Once asesores de la Corte Suprema de Justicia (CSJ) ganaron $194 mil 414, pero no dejaron evidencia documental que justifique su trabajo. El visto bueno de la presidencia, con la rúbrica de Agustín García Calderón, fue suficiente para autorizar los desembolsos.
Ese es uno de los cuestionamientos por los cuales el máximo tribunal de justicia enfrenta un juicio en la Cámara Tercera de Primera Instancia de la Corte de Cuentas. Los reproches a la gestión financiera corresponden al período entre el 1.º de enero y 31 de diciembre de 2004 y aún no han sido solventados.

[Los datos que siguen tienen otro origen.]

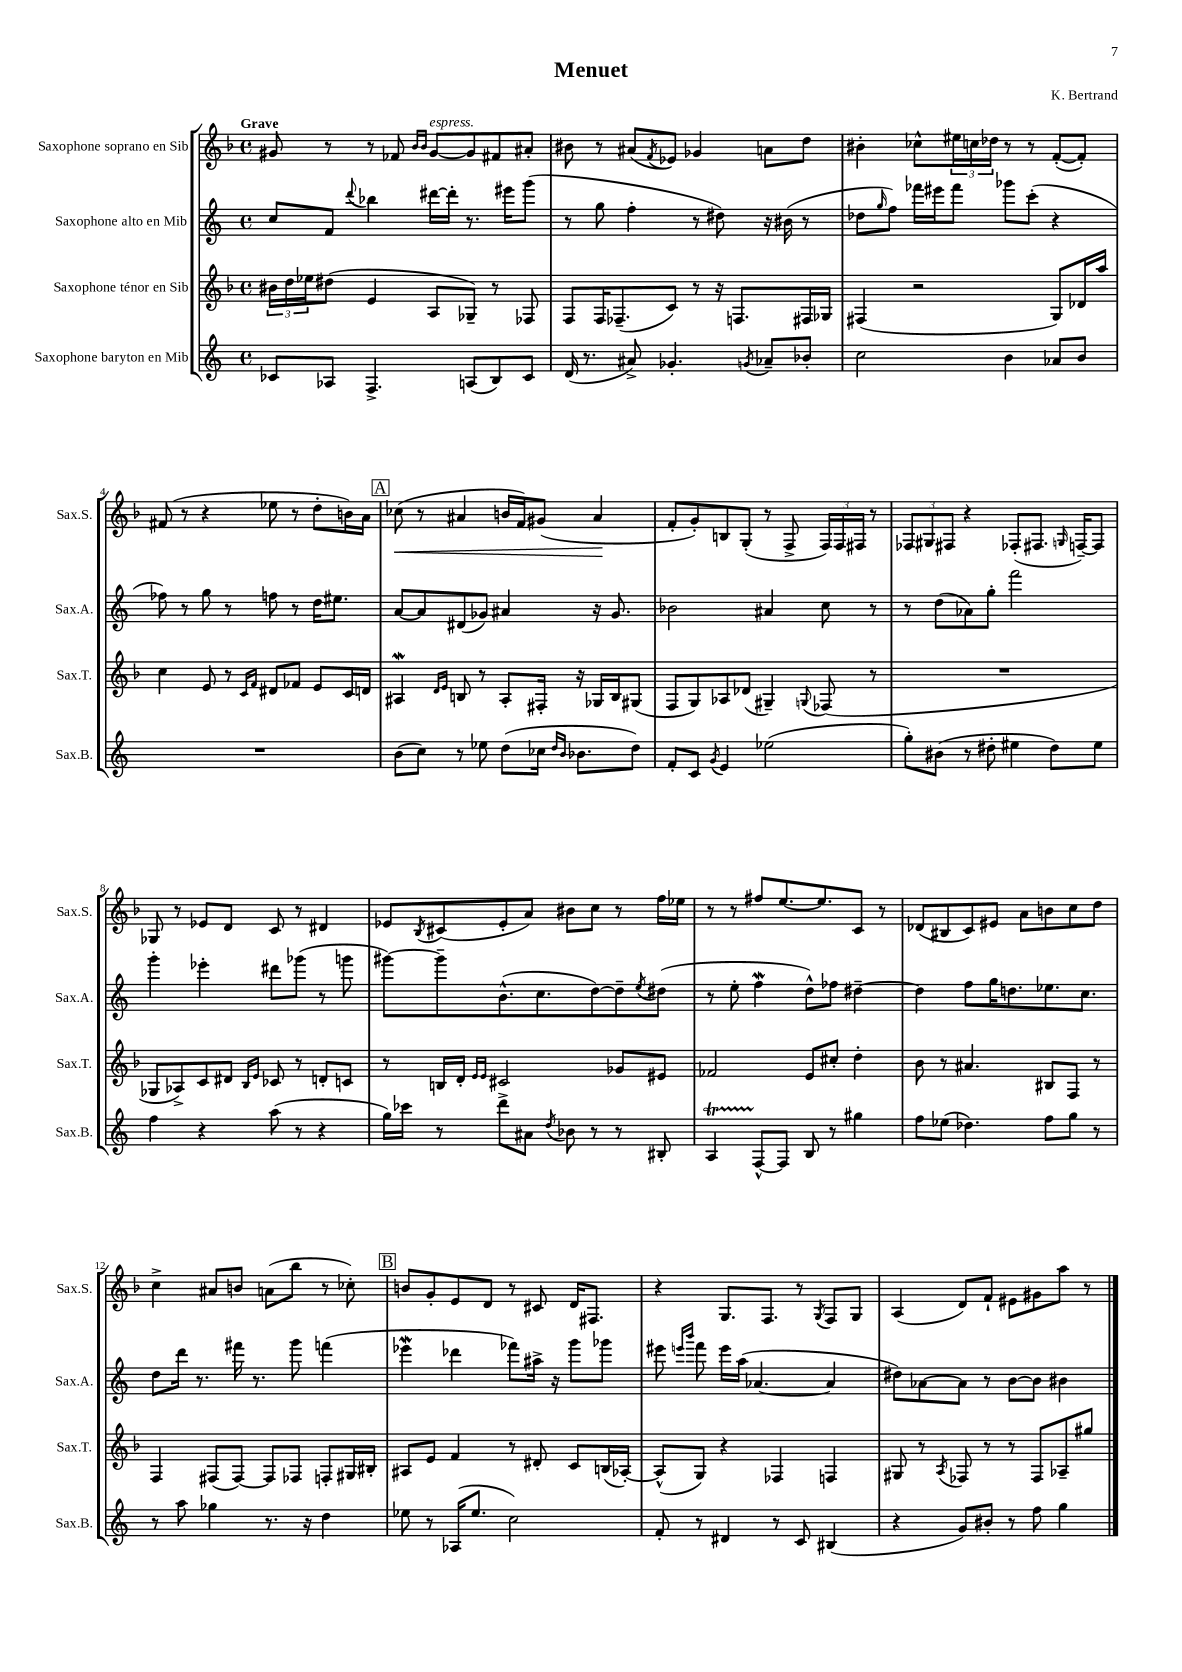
\header { title = "Menuet" composer = "K. Bertrand" }
<<
\new StaffGroup <<
\new Staff = "s0" \with { instrumentName = "Saxophone soprano en Sib" shortInstrumentName = "Sax.S." } {
    \clef treble \key f \major \defaultTimeSignature \time 4/4 \tempo "Grave"
    gis'8 r8 r8 fes'8 \grace { bes'16 bes'16 } gis'8~^\markup { \italic "espress." } gis'8 fis'8 ais'8-. |
    bis'8 r8 ais'8( \acciaccatura { f'8 } ees'8) ges'4 a'8 d''8 |
    bis'4-. ces''8-^ \tuplet 3/2 { eis''16 c''16 des''16 } r8 r8 f'8~-.( f'8-.) |
    fis'8( r8 r4 ees''8 r8 d''8-. b'16) a'16 |
    \mark \markup { \box "A" } ces''8\<( r8 ais'4 b'16 f'16) gis'8( ais'4\! |
    f'8-. g'8-.) b8 g8-.( r8 f8-> \tuplet 3/2 { f16) f16 fis16 } r8 |
    \tuplet 3/2 { fes8 gis8 fis8 } r4 fes8-.( fis8. \grace { g16 } f16~--) f8 |
    ges8 r8 ees'8 d'8 c'8 r8 dis'4 |
    ees'8 \acciaccatura { bes8 } cis'8( ees'8-. a'8) bis'8 c''8 r8 f''16 ees''16 |
    r8 r8 fis''8 e''8.~ e''8. c'8 r8 |
    des'8( bis8 c'8) eis'8 a'8 b'8 c''8 d''8 |
    c''4-> ais'8 b'8 a'8( bes''8 r8 ces''8-.) |
    \mark \markup { \box "B" } b'8 g'8-. e'8 d'8 r8 cis'8 d'16 fis8. |
    r4 g8. f8. r8 \acciaccatura { g8 } f8 g8 |
    a4( d'8) f'8-! eis'8 gis'8 a''8 r8 \bar "|." |
}
\new Staff = "s1" \with { instrumentName = "Saxophone alto en Mib" shortInstrumentName = "Sax.A." } {
    \clef treble \key c \major \defaultTimeSignature \time 4/4
    c''8 f'8 \appoggiatura { d'''8 } bes''4 dis'''16~ dis'''16-. r8. eis'''16 g'''8( |
    r8 g''8 f''4-. r8 dis''8) r16 bis'16( r8 |
    des''8 \grace { g''16 } f''8) fes'''16 eis'''16 fes'''8 ges'''8 c'''8-.( r4 |
    fes''8) r8 g''8 r8 f''8 r8 d''16 eis''8. |
    \mark \markup { \box "A" } a'8~ a'8 dis'8( ges'8) ais'4 r16 ges'8. |
    bes'2 ais'4 c''8 r8 |
    r8 d''8( aes'8) g''8-. f'''2 |
    g'''4-. ees'''4-. dis'''8 ges'''8( r8 g'''8 |
    gis'''8~) gis'''8-- b'8.-^( c''8. d''8~) d''8-- \acciaccatura { e''8 } dis''8( |
    r8 e''8-. f''4\mordent d''8-^) fes''8 dis''4~-- |
    dis''4 f''8 g''16 d''8. ees''8. c''8. |
    d''8 d'''16 r8. fis'''16 r8. g'''8 f'''4( |
    \mark \markup { \box "B" } ees'''4\mordent des'''4 fes'''8) ais''16-> r16 g'''8 ges'''8 |
    eis'''8 \grace { e'''16 b'''16 } f'''8 e'''16 a''16( aes'4.~ aes'4 |
    dis''8) aes'8~ aes'8 r8 b'8~ b'8 bis'4 \bar "|." |
}
\new Staff = "s2" \with { instrumentName = "Saxophone ténor en Sib" shortInstrumentName = "Sax.T." } {
    \clef treble \key f \major \defaultTimeSignature \time 4/4
    \tuplet 3/2 { bis'16 d''16 ees''16 } dis''8( e'4 a8 ges8--) r8 fes8 |
    f8 f16 fes8.--( c'8) r8 r16 f8. fis16 ges16 |
    fis4( r2 g8) des'16 a''16 |
    c''4 e'8 r8 \grace { c'16 f'16 } dis'8 fes'8 e'8 c'16 d'16 |
    \mark \markup { \box "A" } ais4\mordent \grace { d'16 e'16 } b8 r8 ais8-. fis16-. r16 ges16 b16 gis8( |
    f8 g8) aes8 des'8( gis4--) \appoggiatura { g8 } fes8( r8 |
    R1 |
    ges8 aes8->) c'8 dis'8 \grace { bes16 e'16 } ces'8 r8 d'8-. c'8 |
    r8 b16 d'16-. \grace { e'16 e'16 } cis'2 ges'8 eis'8 |
    fes'2 e'8 cis''8-. d''4-. |
    bes'8 r8 ais'4. bis8 f8 r8 |
    f4 fis8( fis8~) fis8 fes8 f8-. gis16 bis16-. |
    \mark \markup { \box "B" } ais8 e'8 f'4 r8 dis'8-. c'8 b16( aes16~-.) |
    aes8-^( g8) r4 fes4 f4 |
    gis8 r8 \acciaccatura { a8 } fes8 r8 r8 fes8 aes8-- gis''8 \bar "|." |
}
\new Staff = "s3" \with { instrumentName = "Saxophone baryton en Mib" shortInstrumentName = "Sax.B." } {
    \clef treble \key c \major \defaultTimeSignature \time 4/4
    ces'8 aes8 f4.-> a8( b8) ces'8 |
    d'16( r8. ais'8->) ges'4.-. \acciaccatura { g'8 } aes'8-- bes'8-. |
    c''2 b'4 aes'8 b'8 |
    R1 |
    \mark \markup { \box "A" } b'8( c''8) r8 ees''8 d''8( ces''16 \grace { d''16 b'16 } bes'8. d''8) |
    f'8-. c'8 \acciaccatura { g'8 } e'4 ees''2( |
    g''8-.) bis'8( r8 dis''8-. eis''4 dis''8) eis''8 |
    f''4 r4 a''8( r8 r4 |
    g''16) ces'''16 r8 d'''8-> ais'8 \acciaccatura { d''8 } bes'8 r8 r8 bis8-. |
    a4\startTrillSpan f8~-^\stopTrillSpan f8 b8 r8 gis''4 |
    f''8 ees''8( des''4.) f''8 g''8 r8 |
    r8 a''8 ges''4 r8. r16 d''4 |
    \mark \markup { \box "B" } ees''8 r8 aes16( ees''8. c''2) |
    f'8-. r8 dis'4 r8 c'8 bis4( |
    r4 g'8) bis'8-. r8 f''8 g''4 \bar "|." |
}
>>
>>
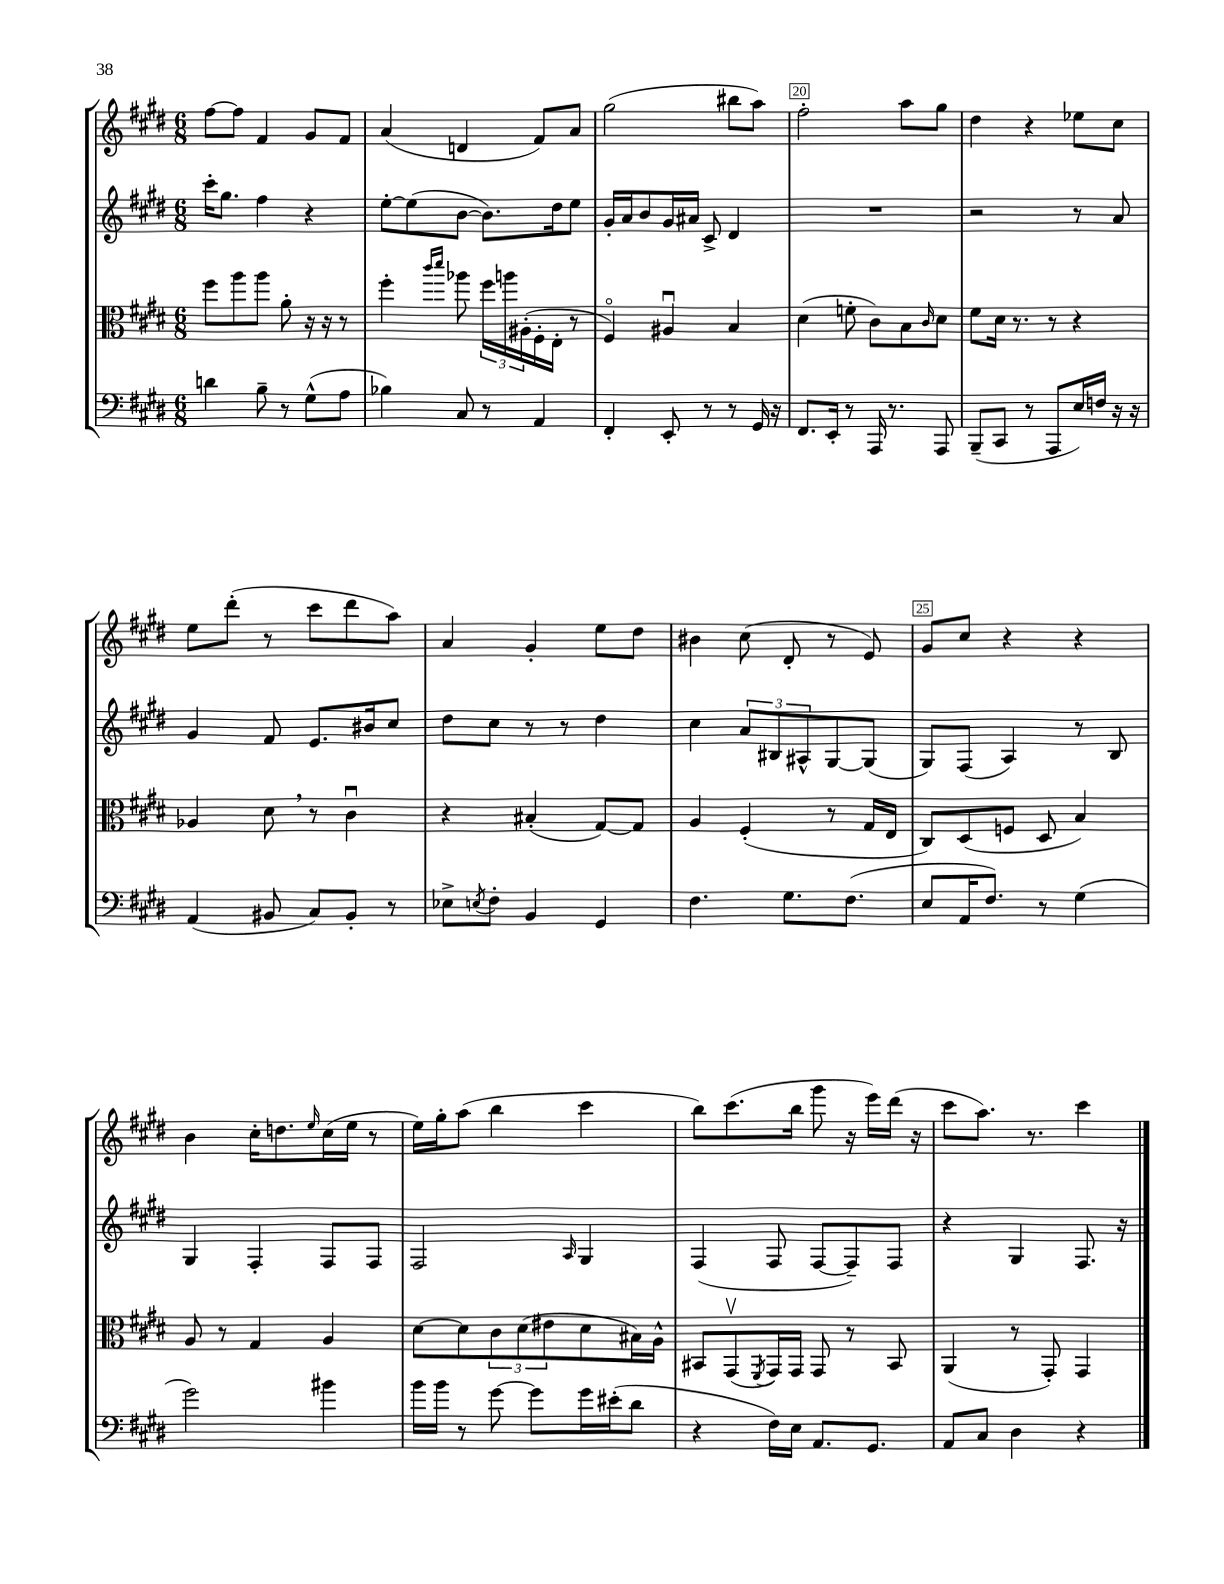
<<
\new StaffGroup <<
\new Staff = "s0" {
    \clef treble \key e \major \numericTimeSignature \time 6/8
    fis''8~ fis''8 fis'4 gis'8 fis'8 |
    a'4( d'4 fis'8) a'8 |
    gis''2( bis''8 a''8) |
    fis''2-. a''8 gis''8 |
    dis''4 r4 ees''8 cis''8 |
    e''8 dis'''8-.( r8 cis'''8 dis'''8 a''8) |
    a'4 gis'4-. e''8 dis''8 |
    bis'4 cis''8( dis'8-. r8 e'8) |
    gis'8 cis''8 r4 r4 |
    b'4 cis''16-. d''8. \grace { e''16 } cis''16( e''16 r8 |
    e''16) gis''16-. a''8( b''4 cis'''4 |
    b''8) cis'''8.( b''16 gis'''8 r16 e'''16) dis'''16( r16 |
    cis'''8 a''8.) r8. cis'''4 \bar "|." |
}
\new Staff = "s1" {
    \clef treble \key e \major \numericTimeSignature \time 6/8
    cis'''16-. gis''8. fis''4 r4 |
    e''8~-. e''8( b'8~ b'8.) dis''16 e''8 |
    gis'16-. a'16 b'8 gis'16 ais'16 cis'8-> dis'4 |
    R2. |
    r2 r8 a'8 |
    gis'4 fis'8 e'8. bis'16 cis''8 |
    dis''8 cis''8 r8 r8 dis''4 |
    cis''4 \tuplet 3/2 { a'8 bis8 ais8-^ } gis8~ gis8( |
    gis8) fis8( a4) r8 b8 |
    gis4 fis4-. fis8 fis8 |
    fis2 \grace { a16 } gis4 |
    fis4( fis8 fis8~ fis8--) fis8 |
    r4 gis4 fis8. r16 \bar "|." |
}
\new Staff = "s2" {
    \clef alto \key e \major \numericTimeSignature \time 6/8
    fis''8 a''8 a''8 a'8-. r16 r16 r8 |
    fis''4-. \grace { cis'''16 dis'''16 } aes''8 \tuplet 3/2 { fis''16 a''16 ais16-.( } fis16-. e16-. r8 |
    fis4\flageolet) ais4\downbow b4 |
    dis'4( f'8-. cis'8) b8 \grace { cis'16 } dis'8 |
    fis'8 dis'16 r8. r8 r4 |
    aes4 dis'8 \breathe r8 cis'4\downbow |
    r4 bis4-.( gis8~) gis8 |
    a4 fis4-.( r8 gis16 e16 |
    cis8) dis8( f8 dis8 b4) |
    a8 r8 gis4 a4 |
    dis'8~ dis'8 \tuplet 3/2 { cis'8 dis'8( eis'8 } dis'8 bis16) a16-^ |
    bis,8 gis,8\upbow( \acciaccatura { fis,8 } gis,16) gis,16 gis,8 r8 bis,8 |
    a,4( r8 gis,8-.) gis,4 \bar "|." |
}
\new Staff = "s3" {
    \clef bass \key e \major \numericTimeSignature \time 6/8
    d'4 b8-- r8 gis8-^( a8 |
    bes4) cis8 r8 a,4 |
    fis,4-. e,8-. r8 r8 gis,16 r16 |
    fis,8. e,16-. r8 a,,16 r8. a,,8 |
    b,,8--( cis,8 r8 a,,8 e16) f16 r16 r16 |
    a,4( bis,8 cis8) bis,8-. r8 |
    ees8-> \acciaccatura { e8 } fis8-. b,4 gis,4 |
    fis4. gis8. fis8.( |
    e8 a,16 fis8.) r8 gis4( |
    gis'2) bis'4 |
    b'16 b'16 r8 gis'8~ gis'8 gis'16 eis'16-.( dis'8 |
    r4 fis16) e16 a,8. gis,8. |
    a,8 cis8 dis4 r4 \bar "|." |
}
>>
>>
\layout { \context { \Score currentBarNumber = #17 \override BarNumber.break-visibility = ##(#f #t #t) barNumberVisibility = #(every-nth-bar-number-visible 5) \override BarNumber.stencil = #(make-stencil-boxer 0.1 0.3 ly:text-interface::print) } }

“Dichos pagos se efectuaron sin que estos hayan presentado informes de los trabajos desarrollados durante cada mes, únicamente existen notas remiti-das al jefe de la unidad financiera por parte del presidente de la CSJ, para que se proceda al pago de dichos servicios”, dicen los auditores.
La cláusula uno del contrato para la prestación de servicios profesionales establece que se deben autorizar los pagos contra la presentación de informes mensuales. En un memorándum del 28 de agosto de 2005, la tesorera de la CSJ responde que a la naturaleza del gasto se le da un tratamiento de carácter confidencial.
El informe final de auditoría fue notificado a finales de mayo pasado a la gerencia general, según lo confirmó el presidente de la contraloría, Hernán Contreras. A partir de la notificación, las autoridades de la Corte tienen un nuevo período para presentar pruebas de desvanecimiento.
“Tenemos todos los informes de los asesores. Lo que pasa es que ellos no han llegado a las secretarías respectivas de la secretaría y la gerencia general”, dijo en su momento el gerente general de la CSJ, Óscar Morales.
Sobre la confidencialidad de los informes de los asesores, Morales dijo que nunca han negado una información a los auditores, de hecho recuerda que la misma ley los obliga a entregar todos los documentos. “Nunca le hemos negado una información, como insisto; al conocer esto oficialmente ahí tenemos los informes para proporcionárselos.”
No sería la primera vez que los asesores del máximo tribunal están en entredicho. El 5 de junio de 2002, una investigación de este periódico puso al descubierto algunas anomalías en el tema de asesores. Por ejemplo, se descubrió que Guillermo Wellman era, al mismo tiempo, asesor de la CSJ y de la Asamblea Legislativa.
Hasta ahora, según Morales, ninguna cámara de la Corte ha confirmado los señalamientos de los auditores, que esta vez son examinados por la contraloría en medio de renovadas quejas de diversos sectores por falta de transparencia en el Judicial (ver página 4).
“Atenciones sociales”
Durante 2004, las erogaciones de la CSJ en alimentación y “atenciones sociales” ascendieron a $38 mil 212. Además, se cuestiona otros $11 mil 290 que se desembolsaron en concepto de cuotas de alimentación a la escolta presidencial y de los magistrados, aun cuando no se justificó que los gastos eran por misión oficial.
“Recomendamos girar instrucciones a la unidad financiera para que en todo pago en concepto de servicios de alimentación a los miembros de la escolta presidencial y de magistrados se verifique la misión oficial que han realizado, a efecto si tienen derecho a la cuota”, dice el documento.
Morales dijo que ese mismo reproche se realizó en auditorías pasadas, pero que la Cámara Primera de Primera Instancia resolvió favorablemente. Agregó que las cuotas para la escolta se suspendieron en el año 2004.
Sin embargo, la auditoría comprende de enero a diciembre de ese año y el funcionario se deslindó: “Cuando nosotros vamos a la discusión le pedimos los papeles de trabajo, puede ser que haya sido un pago de enero a febrero, un ejemplo, esa es la observación que ellos me están sacando, pero ya de ahí fue donde se suspendió, pero como se pagó esos dos meses quizá por eso lo están sacando”. Sobre el gasto de $38 mil, dijo que eran alimentos en eventos de capacitación.
También ha sido cuestionado un sobregiro bancario por $1 mil 274 para cubrir diversos pagos hechos demás. Estos casos pasaron a conocimiento de la Cámara Tercera de Primera Instancia para que se establezcan las responsabilidades.